- [Study text]
-- -- --


    Indirect validation can also be a valuable approach for gaining confidence in the output of musculoskeletal models that use Hill-based muscle models. An “indirect validation” is defined here by the author as the comparison of a model-based result with an expected result from experiments on human subjects. For example, joint contact forces could be compared to data from instrumented joint replacements (Bergmann et al. 2014), or simulations of walking at different speeds or step lengths could be performed, and the model’s metabolic cost could be compared to the typical U-shaped profiles seen in human experiments on metabolic cost vs. speed and step length (Bertram 2005). By verifying that the model produces accurate and expected results in such situations, the user can have greater confidence in the model’s predictions for conditions that cannot be verified with human experimental data.

  2. 2.

    Subject-specific parameters: obtaining subject-specific muscle model parameters is a technically daunting and time-consuming task even for models with relatively few muscles (e.g., Hasson and Caldwell 2012). The dynamic and phenomenological nature of the model makes it unlikely that a static “scanning” procedure will ever be able to rapidly produce a set of subject-specific parameters. There is considerable knowledge still to be gained on which parameters need to be truly subject specific and how best to determine them with practical limits on cost, effort, and time investment. A promising approach is the tuning of muscle model parameters to track dynamometry data for the subjects or populations in question (e.g., Anderson et al. 2007; Hasson and Caldwell 2012). This approach carries a risk of over-fitting the model if the muscle model has too many free parameters. To avoid over-fitting, it is recommended that muscle models minimize the overall number of parameters and maximize the number of parameters with common values for all muscles (e.g., C ecc  = 1.5, v max  = 12) to the extent that these modeling decisions do not influence the conclusions drawn from the model’s output.

-- -- --

- [Task brief] Continue the passage on Hill-based muscle models, picking up right after its final sentence.

(Dataset records)
-- -- --

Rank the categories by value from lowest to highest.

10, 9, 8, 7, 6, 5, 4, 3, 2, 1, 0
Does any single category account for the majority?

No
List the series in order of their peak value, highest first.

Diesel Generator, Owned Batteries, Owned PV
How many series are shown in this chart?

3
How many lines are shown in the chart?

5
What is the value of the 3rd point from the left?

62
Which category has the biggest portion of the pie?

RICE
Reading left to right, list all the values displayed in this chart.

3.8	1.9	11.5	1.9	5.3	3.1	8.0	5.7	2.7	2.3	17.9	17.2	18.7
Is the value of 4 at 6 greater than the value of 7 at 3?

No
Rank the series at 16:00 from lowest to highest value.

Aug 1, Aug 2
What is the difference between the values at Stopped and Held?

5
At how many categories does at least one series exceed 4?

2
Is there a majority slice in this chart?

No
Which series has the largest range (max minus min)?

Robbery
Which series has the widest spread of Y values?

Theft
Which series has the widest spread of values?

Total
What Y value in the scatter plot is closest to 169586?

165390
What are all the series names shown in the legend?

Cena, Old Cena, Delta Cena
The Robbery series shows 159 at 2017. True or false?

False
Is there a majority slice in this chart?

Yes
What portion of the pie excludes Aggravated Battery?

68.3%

-- -- --

- [Response to this exercise]
    Relatedly, greater education within the field is needed on when subject-specific parameters are needed and when generic parameters can be used without compromising the validity of a study’s conclusions. For example, conclusions on results from between-subject study designs could potentially depend critically on whether subject- or population-specific parameter values were used, but conclusions on results from within-subject designs are unlikely to be affected by the use of generic or generically scaled parameters even if there is uncertainty in their subject-specific values (e.g., Edwards et al. 2009). Similarly, arbitrary muscle model parameters are unlikely to affect conclusions in optimal control simulation studies where the primary outcome variables are muscle forces in data-tracking simulations (e.g., Neptune et al. 2001). As long as the parameters allow for a realistic range of forces, the optimizer will simply adjust the muscle excitation up or down to produce the specific muscle forces needed to track the data well. However, conclusions on outcome variables involving muscle excitation, activation, work, or metabolic cost could be affected.

  3. 3.

    Simulation methods: Despite modern computational power, forward dynamics simulations with musculoskeletal models involving many Hill-based muscle model actuators still incur prohibitive computational burdens in many cases. Recent advances in modern optimal control methods such as direct collocation have greatly reduced the computational burden of such simulations with 2D models with ~10–20 muscle models (van den Bogert et al. 2011). It remains to be seen if these methods will scale well to simulations with high-dimensional 3D musculoskeletal models with ~50–100 muscle models.

  4. 4.

    Muscle physiology: the basic elements of the Hill model have been essentially unchanged since its original conception in the 1930s. Progress in experimental muscle physiology such as the discovery of titin as a potential third contractile protein could fundamentally alter our understanding of how muscles produce force (Herzog et al. 2015), with downstream implications in how best to model the phenomena of muscle force production.